La autocrítica estaciona en doble fila

07 Junio 2011
Hay muchos argumentos para promover una intervención en Santa Fe al 500: jerarquizar una zona de la ciudad y hacer más amigable la experiencia del ciudadano y del turista son algunos de ellos. Y todo eso está muy bien; se impone la necesidad de actuar urbanísticamente para apuntalar el desarrollo comercial. Pero lo grave es que entre esos argumentos también se encuentra la necesidad de ordenar la circulación de vehículos. Porque indigna ver autos estacionados en doble fila mientras sus dueños cenan tranquilamente en algún restaurante. Por eso, y antes que nada, quizás haya que hacer una autocrítica ciudadana. Parece que estamos obsesionados por llegar en auto hasta la puerta de la oficina o del bar al que vamos.
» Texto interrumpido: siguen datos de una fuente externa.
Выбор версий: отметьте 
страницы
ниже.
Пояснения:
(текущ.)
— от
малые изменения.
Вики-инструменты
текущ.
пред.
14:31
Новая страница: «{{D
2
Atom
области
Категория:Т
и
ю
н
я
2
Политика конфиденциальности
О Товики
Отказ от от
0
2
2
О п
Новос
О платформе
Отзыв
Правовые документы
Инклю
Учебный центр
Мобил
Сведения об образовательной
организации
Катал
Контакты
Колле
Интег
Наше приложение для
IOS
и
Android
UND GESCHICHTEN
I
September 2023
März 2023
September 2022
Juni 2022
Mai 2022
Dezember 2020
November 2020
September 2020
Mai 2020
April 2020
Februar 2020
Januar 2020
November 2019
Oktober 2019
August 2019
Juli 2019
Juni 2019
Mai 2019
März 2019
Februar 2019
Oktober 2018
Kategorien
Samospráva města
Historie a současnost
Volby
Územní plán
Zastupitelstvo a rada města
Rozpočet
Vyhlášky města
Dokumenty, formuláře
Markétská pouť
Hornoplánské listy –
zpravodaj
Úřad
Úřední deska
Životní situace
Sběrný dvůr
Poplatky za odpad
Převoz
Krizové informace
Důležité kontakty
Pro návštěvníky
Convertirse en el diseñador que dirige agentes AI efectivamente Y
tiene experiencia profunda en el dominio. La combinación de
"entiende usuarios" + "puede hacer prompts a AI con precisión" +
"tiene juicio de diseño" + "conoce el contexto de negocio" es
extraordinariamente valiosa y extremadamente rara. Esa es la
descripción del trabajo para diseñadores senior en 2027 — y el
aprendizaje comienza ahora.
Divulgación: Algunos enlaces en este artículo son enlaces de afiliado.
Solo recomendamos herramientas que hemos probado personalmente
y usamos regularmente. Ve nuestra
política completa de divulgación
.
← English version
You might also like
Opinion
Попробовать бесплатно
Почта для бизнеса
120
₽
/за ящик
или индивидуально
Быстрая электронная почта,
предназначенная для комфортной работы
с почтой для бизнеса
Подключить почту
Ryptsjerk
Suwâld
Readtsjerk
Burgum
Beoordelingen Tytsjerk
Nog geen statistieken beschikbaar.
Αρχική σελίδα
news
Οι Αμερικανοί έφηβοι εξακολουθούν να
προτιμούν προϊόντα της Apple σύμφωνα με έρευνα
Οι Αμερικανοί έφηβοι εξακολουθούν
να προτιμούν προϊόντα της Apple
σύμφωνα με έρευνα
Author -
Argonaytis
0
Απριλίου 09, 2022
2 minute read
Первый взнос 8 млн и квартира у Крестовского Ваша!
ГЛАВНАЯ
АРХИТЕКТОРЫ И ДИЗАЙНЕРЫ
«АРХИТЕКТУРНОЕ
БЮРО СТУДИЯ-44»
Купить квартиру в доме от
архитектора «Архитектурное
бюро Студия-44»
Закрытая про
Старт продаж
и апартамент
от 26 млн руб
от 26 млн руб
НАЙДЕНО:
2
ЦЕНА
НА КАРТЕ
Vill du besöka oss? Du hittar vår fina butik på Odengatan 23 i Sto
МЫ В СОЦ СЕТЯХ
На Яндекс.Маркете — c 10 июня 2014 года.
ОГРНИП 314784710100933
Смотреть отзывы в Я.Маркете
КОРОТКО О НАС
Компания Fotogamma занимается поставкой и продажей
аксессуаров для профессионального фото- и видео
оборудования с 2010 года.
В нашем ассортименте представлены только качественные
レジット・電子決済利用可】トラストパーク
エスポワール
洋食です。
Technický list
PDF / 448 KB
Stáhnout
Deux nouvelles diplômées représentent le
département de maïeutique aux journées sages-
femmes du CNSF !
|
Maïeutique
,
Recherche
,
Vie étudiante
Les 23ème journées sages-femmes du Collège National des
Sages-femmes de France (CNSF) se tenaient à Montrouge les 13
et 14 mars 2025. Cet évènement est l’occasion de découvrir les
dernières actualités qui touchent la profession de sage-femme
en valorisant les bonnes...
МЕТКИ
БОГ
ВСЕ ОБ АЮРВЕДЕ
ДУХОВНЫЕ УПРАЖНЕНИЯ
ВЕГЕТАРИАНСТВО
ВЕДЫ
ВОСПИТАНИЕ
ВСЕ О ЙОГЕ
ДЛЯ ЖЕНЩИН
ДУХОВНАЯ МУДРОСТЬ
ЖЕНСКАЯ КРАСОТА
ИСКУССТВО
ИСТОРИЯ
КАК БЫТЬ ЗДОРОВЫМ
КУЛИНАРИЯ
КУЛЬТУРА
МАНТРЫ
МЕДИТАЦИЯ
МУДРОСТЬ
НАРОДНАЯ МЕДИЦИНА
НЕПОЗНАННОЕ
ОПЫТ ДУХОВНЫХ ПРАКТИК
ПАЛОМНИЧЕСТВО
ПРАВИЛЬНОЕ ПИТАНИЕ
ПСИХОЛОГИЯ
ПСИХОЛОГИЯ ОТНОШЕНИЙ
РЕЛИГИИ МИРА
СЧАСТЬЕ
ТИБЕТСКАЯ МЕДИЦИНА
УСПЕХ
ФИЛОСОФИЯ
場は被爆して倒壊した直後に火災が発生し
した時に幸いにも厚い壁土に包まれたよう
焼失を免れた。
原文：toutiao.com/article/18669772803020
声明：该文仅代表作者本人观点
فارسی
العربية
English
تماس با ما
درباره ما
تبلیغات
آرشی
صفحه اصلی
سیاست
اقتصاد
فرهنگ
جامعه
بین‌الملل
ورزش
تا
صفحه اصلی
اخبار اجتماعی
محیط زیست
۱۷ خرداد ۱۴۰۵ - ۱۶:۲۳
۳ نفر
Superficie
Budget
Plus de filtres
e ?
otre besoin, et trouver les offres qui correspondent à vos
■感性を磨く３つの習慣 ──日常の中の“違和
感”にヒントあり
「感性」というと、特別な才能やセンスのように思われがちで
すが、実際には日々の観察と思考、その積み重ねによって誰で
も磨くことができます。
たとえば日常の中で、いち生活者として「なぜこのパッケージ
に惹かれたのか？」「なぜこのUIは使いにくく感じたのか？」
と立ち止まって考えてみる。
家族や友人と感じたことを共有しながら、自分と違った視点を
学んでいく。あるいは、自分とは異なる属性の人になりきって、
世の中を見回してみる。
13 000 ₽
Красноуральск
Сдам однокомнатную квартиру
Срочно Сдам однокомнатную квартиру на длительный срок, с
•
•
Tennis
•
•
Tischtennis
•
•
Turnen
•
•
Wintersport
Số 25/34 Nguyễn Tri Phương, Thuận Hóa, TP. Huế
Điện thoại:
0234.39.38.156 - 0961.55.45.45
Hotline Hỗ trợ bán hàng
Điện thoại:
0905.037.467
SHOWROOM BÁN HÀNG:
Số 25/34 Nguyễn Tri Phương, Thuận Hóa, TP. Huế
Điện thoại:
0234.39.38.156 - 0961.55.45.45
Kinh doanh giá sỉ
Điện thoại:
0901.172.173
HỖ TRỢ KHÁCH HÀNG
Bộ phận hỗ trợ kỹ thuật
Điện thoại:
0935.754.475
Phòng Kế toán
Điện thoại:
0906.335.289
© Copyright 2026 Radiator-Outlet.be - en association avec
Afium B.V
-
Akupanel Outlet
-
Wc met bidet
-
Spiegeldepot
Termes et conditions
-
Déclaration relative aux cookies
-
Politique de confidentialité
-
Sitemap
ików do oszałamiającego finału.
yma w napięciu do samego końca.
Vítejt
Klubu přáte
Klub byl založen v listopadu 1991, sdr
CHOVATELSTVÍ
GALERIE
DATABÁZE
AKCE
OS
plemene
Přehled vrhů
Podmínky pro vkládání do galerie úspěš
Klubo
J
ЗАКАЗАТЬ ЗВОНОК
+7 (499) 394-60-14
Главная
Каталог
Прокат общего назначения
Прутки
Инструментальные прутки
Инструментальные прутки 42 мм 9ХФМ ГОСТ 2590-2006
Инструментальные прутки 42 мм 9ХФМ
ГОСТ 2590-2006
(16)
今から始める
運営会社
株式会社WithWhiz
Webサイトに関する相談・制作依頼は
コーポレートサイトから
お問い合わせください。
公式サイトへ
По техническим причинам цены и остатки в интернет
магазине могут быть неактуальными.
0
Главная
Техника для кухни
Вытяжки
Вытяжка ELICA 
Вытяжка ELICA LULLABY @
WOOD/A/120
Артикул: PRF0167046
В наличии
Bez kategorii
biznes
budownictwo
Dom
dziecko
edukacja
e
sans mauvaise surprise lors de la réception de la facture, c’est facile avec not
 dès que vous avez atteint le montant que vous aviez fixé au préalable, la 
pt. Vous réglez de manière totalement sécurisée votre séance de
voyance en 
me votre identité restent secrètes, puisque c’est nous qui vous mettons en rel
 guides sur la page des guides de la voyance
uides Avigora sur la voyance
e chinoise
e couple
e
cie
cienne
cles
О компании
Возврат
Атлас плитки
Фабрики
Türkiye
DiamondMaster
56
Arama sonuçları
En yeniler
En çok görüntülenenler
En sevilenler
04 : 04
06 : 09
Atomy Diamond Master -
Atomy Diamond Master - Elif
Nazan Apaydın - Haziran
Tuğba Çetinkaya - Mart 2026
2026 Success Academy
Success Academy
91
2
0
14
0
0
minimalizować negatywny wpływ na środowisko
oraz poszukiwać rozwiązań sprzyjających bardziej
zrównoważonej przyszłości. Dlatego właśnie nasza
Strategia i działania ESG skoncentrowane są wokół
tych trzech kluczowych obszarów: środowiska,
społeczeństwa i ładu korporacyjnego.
Para muchos, no cuenta la opción de caminar algunas cuadras (en defensa de los infractores de Santa Fe al 500, hay que reconocer que hay pocas guarderías en la zona). De todos modos, este aspecto de la idiosincrasia, combinada con la falta de controles (de día son eventuales y de noche, no existen) desordenan y alteran una zona a la que el consumidor acude en busca de una experiencia agradable.